What to work on:
Write the line that contains "X190200Y339800D02*" and each one after it, word for word, ending with the final line of the data.
*** Data for the task ***
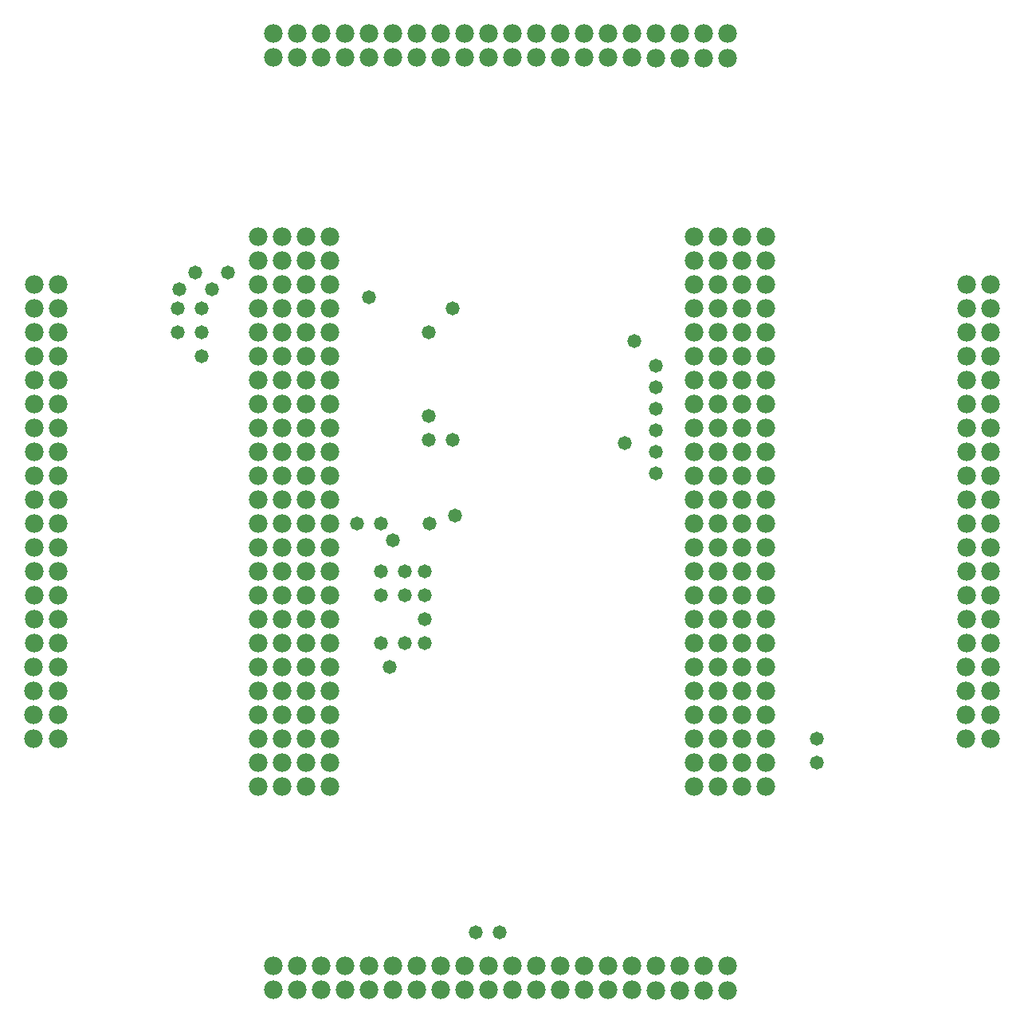
<source format=gts>
%FSLAX25Y25*%
%MOIN*%
G70*
G01*
G75*
G04 Layer_Color=8388736*
%ADD10C,0.00800*%
%ADD11C,0.07000*%
%ADD12C,0.05000*%
%ADD13C,0.01000*%
%ADD14C,0.07800*%
%ADD15C,0.05800*%
D14*
X230000Y50000D02*
D03*
Y60000D02*
D03*
X240000D02*
D03*
Y50000D02*
D03*
X260000D02*
D03*
Y60000D02*
D03*
X250000D02*
D03*
Y50000D02*
D03*
X290000D02*
D03*
Y60000D02*
D03*
X300000D02*
D03*
Y50000D02*
D03*
X280000D02*
D03*
Y60000D02*
D03*
X270000D02*
D03*
Y50000D02*
D03*
X190000D02*
D03*
Y60000D02*
D03*
X200000D02*
D03*
Y50000D02*
D03*
X220000D02*
D03*
Y60000D02*
D03*
X210000D02*
D03*
Y50000D02*
D03*
X170000D02*
D03*
Y60000D02*
D03*
X180000D02*
D03*
Y50000D02*
D03*
X160000D02*
D03*
Y60000D02*
D03*
X150000D02*
D03*
Y50000D02*
D03*
X330000Y49916D02*
D03*
Y60000D02*
D03*
X340000D02*
D03*
Y49916D02*
D03*
X320000D02*
D03*
Y60000D02*
D03*
X310000D02*
D03*
Y49916D02*
D03*
X230000Y440000D02*
D03*
Y450000D02*
D03*
X240000D02*
D03*
Y440000D02*
D03*
X260000D02*
D03*
Y450000D02*
D03*
X250000D02*
D03*
Y440000D02*
D03*
X290000D02*
D03*
Y450000D02*
D03*
X300000D02*
D03*
Y440000D02*
D03*
X280000D02*
D03*
Y450000D02*
D03*
X270000D02*
D03*
Y440000D02*
D03*
X190000D02*
D03*
Y450000D02*
D03*
X200000D02*
D03*
Y440000D02*
D03*
X220000D02*
D03*
Y450000D02*
D03*
X210000D02*
D03*
Y440000D02*
D03*
X170000D02*
D03*
Y450000D02*
D03*
X180000D02*
D03*
Y440000D02*
D03*
X160000D02*
D03*
Y450000D02*
D03*
X150000D02*
D03*
Y440000D02*
D03*
X330000Y439917D02*
D03*
Y450000D02*
D03*
X340000D02*
D03*
Y439917D02*
D03*
X320000D02*
D03*
Y450000D02*
D03*
X310000D02*
D03*
Y439917D02*
D03*
X440000Y265000D02*
D03*
X450000D02*
D03*
Y255000D02*
D03*
X440000D02*
D03*
Y235000D02*
D03*
X450000D02*
D03*
Y245000D02*
D03*
X440000D02*
D03*
Y205000D02*
D03*
X450000D02*
D03*
Y195000D02*
D03*
X440000D02*
D03*
Y215000D02*
D03*
X450000D02*
D03*
Y225000D02*
D03*
X440000D02*
D03*
Y305000D02*
D03*
X450000D02*
D03*
Y295000D02*
D03*
X440000D02*
D03*
Y275000D02*
D03*
X450000D02*
D03*
Y285000D02*
D03*
X440000D02*
D03*
Y325000D02*
D03*
X450000D02*
D03*
Y315000D02*
D03*
X440000D02*
D03*
Y335000D02*
D03*
X450000D02*
D03*
Y345000D02*
D03*
X440000D02*
D03*
X439917Y165000D02*
D03*
X450000D02*
D03*
Y155000D02*
D03*
X439917D02*
D03*
Y175000D02*
D03*
X450000D02*
D03*
Y185000D02*
D03*
X439917D02*
D03*
X50000Y265000D02*
D03*
X60000D02*
D03*
Y255000D02*
D03*
X50000D02*
D03*
Y235000D02*
D03*
X60000D02*
D03*
Y245000D02*
D03*
X50000D02*
D03*
Y205000D02*
D03*
X60000D02*
D03*
Y195000D02*
D03*
X50000D02*
D03*
Y215000D02*
D03*
X60000D02*
D03*
Y225000D02*
D03*
X50000D02*
D03*
Y305000D02*
D03*
X60000D02*
D03*
Y295000D02*
D03*
X50000D02*
D03*
Y275000D02*
D03*
X60000D02*
D03*
Y285000D02*
D03*
X50000D02*
D03*
Y325000D02*
D03*
X60000D02*
D03*
Y315000D02*
D03*
X50000D02*
D03*
Y335000D02*
D03*
X60000D02*
D03*
Y345000D02*
D03*
X50000D02*
D03*
X49916Y165000D02*
D03*
X60000D02*
D03*
Y155000D02*
D03*
X49916D02*
D03*
Y175000D02*
D03*
X60000D02*
D03*
Y185000D02*
D03*
X49916D02*
D03*
X336280Y215000D02*
D03*
X326279D02*
D03*
Y225000D02*
D03*
X336280D02*
D03*
Y245000D02*
D03*
X326279D02*
D03*
Y235000D02*
D03*
X336280D02*
D03*
Y275000D02*
D03*
X326279D02*
D03*
Y285000D02*
D03*
X336280D02*
D03*
Y265000D02*
D03*
X326279D02*
D03*
Y255000D02*
D03*
X336280D02*
D03*
Y175000D02*
D03*
X326279D02*
D03*
X326279Y185000D02*
D03*
X336280D02*
D03*
Y205000D02*
D03*
X326279D02*
D03*
X326279Y195000D02*
D03*
X336280D02*
D03*
Y155000D02*
D03*
X326279D02*
D03*
X326279Y165000D02*
D03*
X336280D02*
D03*
Y145000D02*
D03*
X326279D02*
D03*
X326279Y135000D02*
D03*
X336280D02*
D03*
Y335000D02*
D03*
X326279D02*
D03*
Y345000D02*
D03*
X336280D02*
D03*
Y365000D02*
D03*
X326279D02*
D03*
Y355000D02*
D03*
X336280D02*
D03*
Y315000D02*
D03*
X326279D02*
D03*
Y325000D02*
D03*
X336280D02*
D03*
Y305000D02*
D03*
X326279D02*
D03*
Y295000D02*
D03*
X336280D02*
D03*
X153720Y215000D02*
D03*
X143720D02*
D03*
Y225000D02*
D03*
X153720D02*
D03*
Y245000D02*
D03*
X143720D02*
D03*
Y235000D02*
D03*
X153720D02*
D03*
Y275000D02*
D03*
X143720D02*
D03*
Y285000D02*
D03*
X153720D02*
D03*
Y265000D02*
D03*
X143720D02*
D03*
Y255000D02*
D03*
X153720D02*
D03*
Y175000D02*
D03*
X143720D02*
D03*
X143720Y185000D02*
D03*
X153720D02*
D03*
Y205000D02*
D03*
X143720D02*
D03*
X143720Y195000D02*
D03*
X153720D02*
D03*
Y155000D02*
D03*
X143720D02*
D03*
X143720Y165000D02*
D03*
X153720D02*
D03*
Y145000D02*
D03*
X143720D02*
D03*
X143720Y135000D02*
D03*
X153720D02*
D03*
Y335000D02*
D03*
X143720D02*
D03*
Y345000D02*
D03*
X153720D02*
D03*
Y365000D02*
D03*
X143720D02*
D03*
Y355000D02*
D03*
X153720D02*
D03*
Y315000D02*
D03*
X143720D02*
D03*
Y325000D02*
D03*
X153720D02*
D03*
Y305000D02*
D03*
X143720D02*
D03*
Y295000D02*
D03*
X153720D02*
D03*
X356279D02*
D03*
X346280D02*
D03*
Y305000D02*
D03*
X356279D02*
D03*
Y325000D02*
D03*
X346280D02*
D03*
Y315000D02*
D03*
X356279D02*
D03*
Y355000D02*
D03*
X346280D02*
D03*
Y365000D02*
D03*
X356279D02*
D03*
Y345000D02*
D03*
X346280D02*
D03*
Y335000D02*
D03*
X356279D02*
D03*
Y135000D02*
D03*
X346280D02*
D03*
X346280Y145000D02*
D03*
X356279D02*
D03*
Y165000D02*
D03*
X346280D02*
D03*
X346280Y155000D02*
D03*
X356279D02*
D03*
Y195000D02*
D03*
X346280D02*
D03*
X346280Y205000D02*
D03*
X356279D02*
D03*
Y185000D02*
D03*
X346280D02*
D03*
X346280Y175000D02*
D03*
X356279D02*
D03*
Y255000D02*
D03*
X346280D02*
D03*
Y265000D02*
D03*
X356279D02*
D03*
Y285000D02*
D03*
X346280D02*
D03*
Y275000D02*
D03*
X356279D02*
D03*
Y235000D02*
D03*
X346280D02*
D03*
Y245000D02*
D03*
X356279D02*
D03*
Y225000D02*
D03*
X346280D02*
D03*
Y215000D02*
D03*
X356279D02*
D03*
X173721Y295000D02*
D03*
X163721D02*
D03*
Y305000D02*
D03*
X173721D02*
D03*
Y325000D02*
D03*
X163721D02*
D03*
Y315000D02*
D03*
X173721D02*
D03*
Y355000D02*
D03*
X163721D02*
D03*
Y365000D02*
D03*
X173721D02*
D03*
Y345000D02*
D03*
X163721D02*
D03*
Y335000D02*
D03*
X173721D02*
D03*
Y135000D02*
D03*
X163721D02*
D03*
X163721Y145000D02*
D03*
X173721D02*
D03*
Y165000D02*
D03*
X163721D02*
D03*
X163721Y155000D02*
D03*
X173721D02*
D03*
Y195000D02*
D03*
X163721D02*
D03*
X163721Y205000D02*
D03*
X173721D02*
D03*
Y185000D02*
D03*
X163721D02*
D03*
X163721Y175000D02*
D03*
X173721D02*
D03*
X163721Y255000D02*
D03*
Y265000D02*
D03*
X173721D02*
D03*
Y285000D02*
D03*
X163721D02*
D03*
Y275000D02*
D03*
X173721D02*
D03*
Y235000D02*
D03*
X163721D02*
D03*
Y245000D02*
D03*
X173721D02*
D03*
Y225000D02*
D03*
X163721D02*
D03*
Y215000D02*
D03*
X173721D02*
D03*
Y255000D02*
D03*
D15*
X377500Y145000D02*
D03*
Y155000D02*
D03*
X244800Y74000D02*
D03*
X297300Y278900D02*
D03*
X310000Y266000D02*
D03*
Y275000D02*
D03*
Y284000D02*
D03*
Y293000D02*
D03*
X301000Y321500D02*
D03*
X310000Y302000D02*
D03*
Y311000D02*
D03*
X120000Y315000D02*
D03*
X124500Y343100D02*
D03*
X110800D02*
D03*
X117500Y350000D02*
D03*
X131200D02*
D03*
X120000Y335000D02*
D03*
X110000D02*
D03*
Y325000D02*
D03*
X120000D02*
D03*
X195000Y195000D02*
D03*
X205000D02*
D03*
X213500D02*
D03*
Y205000D02*
D03*
Y215000D02*
D03*
X205000D02*
D03*
X195000D02*
D03*
X213500Y225000D02*
D03*
X195000Y245000D02*
D03*
X205000Y225000D02*
D03*
X195000D02*
D03*
X215500Y245000D02*
D03*
X198800Y185200D02*
D03*
X200000Y238000D02*
D03*
X185000Y245000D02*
D03*
X226000Y248400D02*
D03*
X215000Y280000D02*
D03*
X225000D02*
D03*
Y335000D02*
D03*
X215000Y290000D02*
D03*
Y325100D02*
D03*
X190200Y339800D02*
D03*
X234800Y74000D02*
D03*
M02*

</source>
*** End of Data for the task ***
Task response:
X190200Y339800D02*
D03*
X234800Y74000D02*
D03*
M02*

</source>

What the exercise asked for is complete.